> [SOURCE MATERIAL]
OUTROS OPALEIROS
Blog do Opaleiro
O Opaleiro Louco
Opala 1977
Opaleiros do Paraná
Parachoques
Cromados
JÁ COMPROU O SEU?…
---
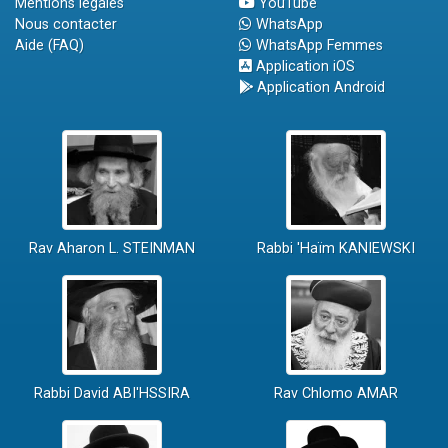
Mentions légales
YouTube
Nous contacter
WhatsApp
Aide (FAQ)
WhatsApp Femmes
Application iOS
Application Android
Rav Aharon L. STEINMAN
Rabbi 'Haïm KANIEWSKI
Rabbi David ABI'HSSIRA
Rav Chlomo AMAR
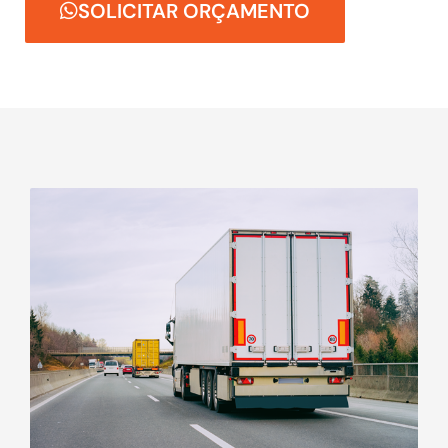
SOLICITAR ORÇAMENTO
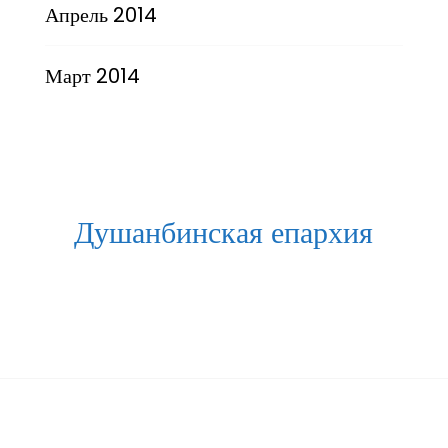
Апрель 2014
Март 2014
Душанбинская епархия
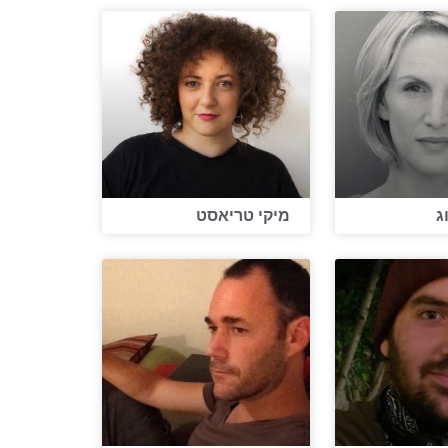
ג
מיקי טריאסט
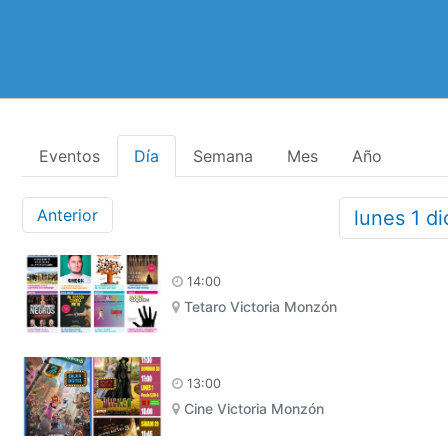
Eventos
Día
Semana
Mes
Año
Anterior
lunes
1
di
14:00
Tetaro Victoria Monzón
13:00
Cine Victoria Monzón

> [YOUR TASK] What is the number of lines in the entries above that contain the string "Rabbi"? Reply with the number and nothing more.

> [TASK RESPONSE] 2